Mark told a story for which the kids had to provide the sound effects.  It was about a little old woman who had lost her hairy toe.  He got halfway through the story then told the kids to look up the ending on the website, the kids were disappointed, but I thought it was a great incentive to keep reading beyond the Festival.

The kids joined Mark in a singalong, singing “Skinnamarink” complete with actions.


Mike drew a picture from Romeo and Juliet, though I don’t know what Shakespeare would say about it….


Mark told a few jokes from one of his books, and Mike talked about how he does his illustrations with charcoal.  Mike taught the kids how to make heads out of shapes, and to add eyes, a nose and a mouth.  He showed them how to draw emotions and different hair styles.  Mark explained that Mike is one of the world’s best illustrators, telling the kids to listen intently and practice drawing as all authors and illustrators started out as kids too.  Mike did some great illustrations that the kids were in awe of


Mark told the kids that he loves working with Mike as they have the same sense of humour, and Mike draws really funny pictures.  Mark continued to tell jokes, as Mike drew and drew.

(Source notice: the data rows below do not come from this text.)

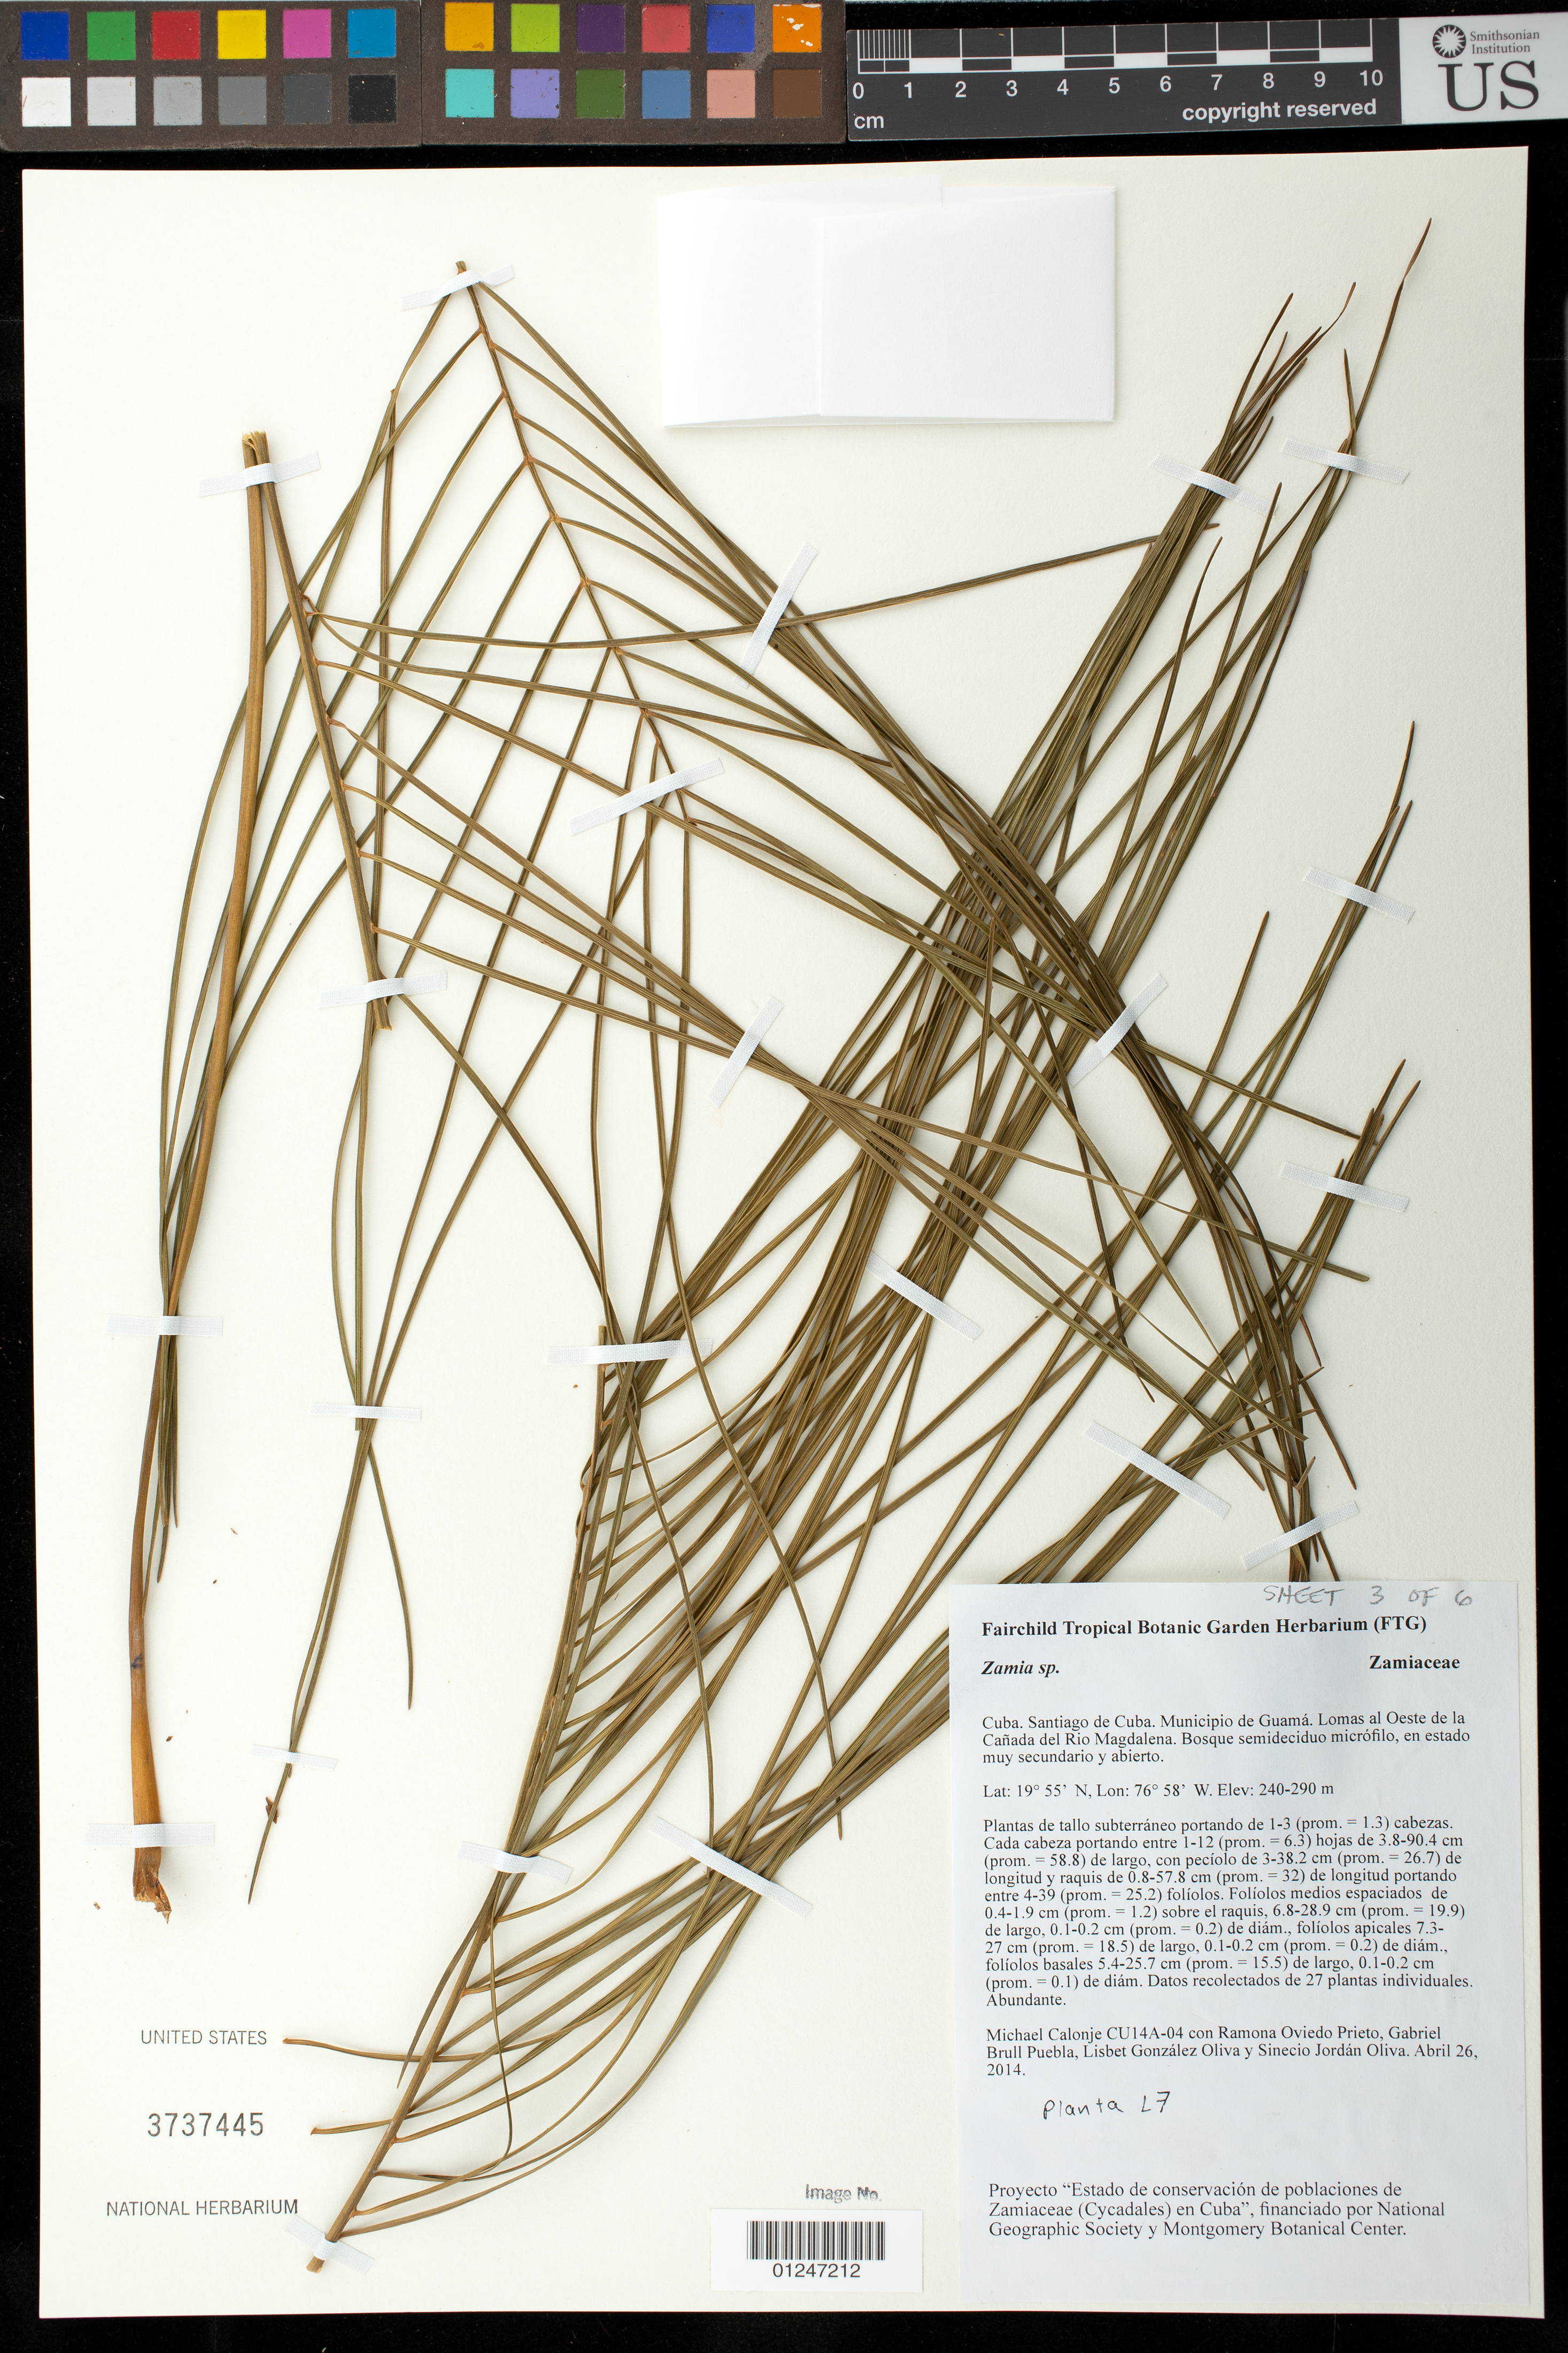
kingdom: Plantae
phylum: Tracheophyta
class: Cycadopsida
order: Cycadales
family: Zamiaceae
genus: Zamia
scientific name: Zamia sp.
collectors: M. Calonje et al.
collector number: CU14A-04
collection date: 2014-04-26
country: Cuba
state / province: Santiago de Cuba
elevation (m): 240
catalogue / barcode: US 3737445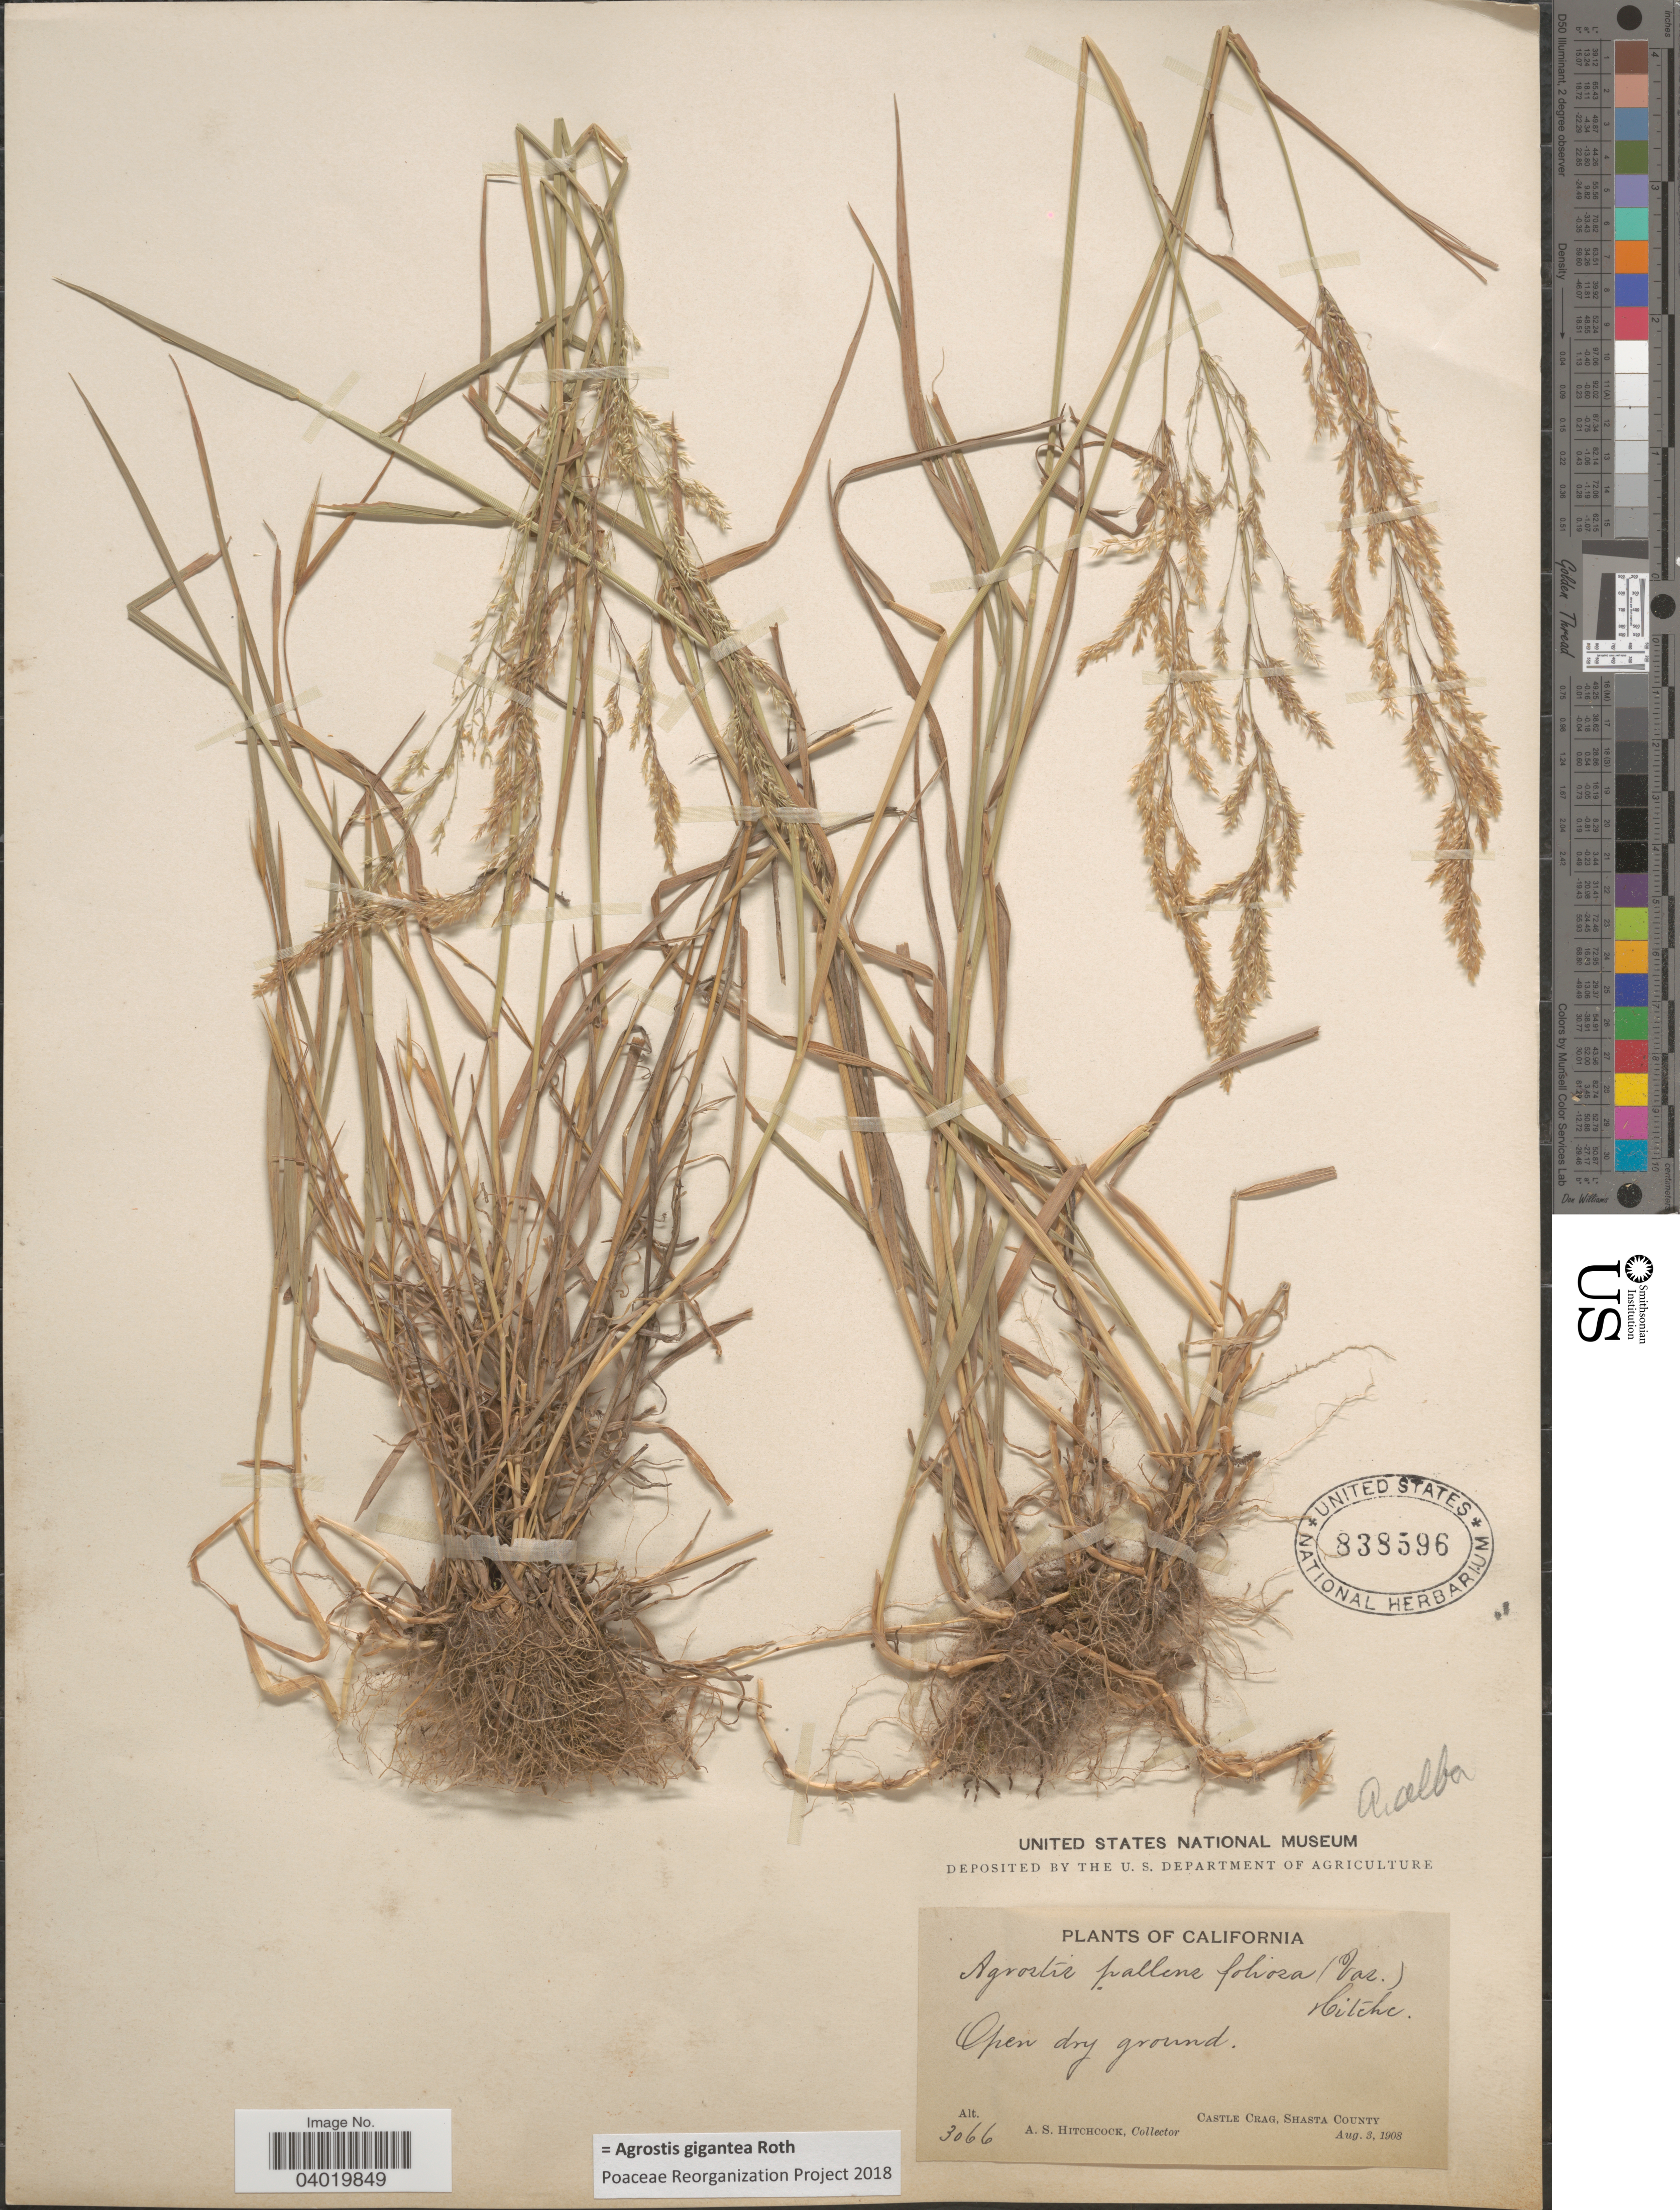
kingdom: Plantae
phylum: Tracheophyta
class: Liliopsida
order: Poales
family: Poaceae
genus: Agrostis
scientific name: Agrostis gigantea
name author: Roth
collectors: A. S. Hitchcock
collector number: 3066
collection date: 1908-08-03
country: United States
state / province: California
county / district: Shasta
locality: Open dry ground. Castle Crag, Shasta County.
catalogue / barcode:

Next up Mark sang a song called “Zoom, Zoom, Zoom”.  He had found the lyrics somewhere in Canada and then wrote the music.  He played the song from the CD, and got the kids to pick out a very cool sound effect of a rocket splitting up.  In the meantime, Mike drew a great picture of a rocket with a very interesting type of astronaut.


The kids joined Mark in singing “Galump went the little green frog” whilst Mike did a drawing of a little green frog.


Mike is famous for his illustrations of dinosaurs.  He gave a demonstration whilst sharing interesting facts about these extinct animals that every child seems to love.


Mark told us how he got the idea for “The Gobbling Tree”.  He was inspired after some children got their things stuck up in a tree in the playground where he was teaching.  He read the book to the children with them providing the sound effects, they thoroughly enjoyed this.  Getting kids involved in reading activities is crucial to keep them interested in reading.  Mark is really good at interacting with kids, so if you need a great author to visit your school or library I recommend booking him as soon as you can.

Mark drew a great interpretation of the Gobbling Tree as Mark read, it shows that Mike likes to use humour in his illustrations.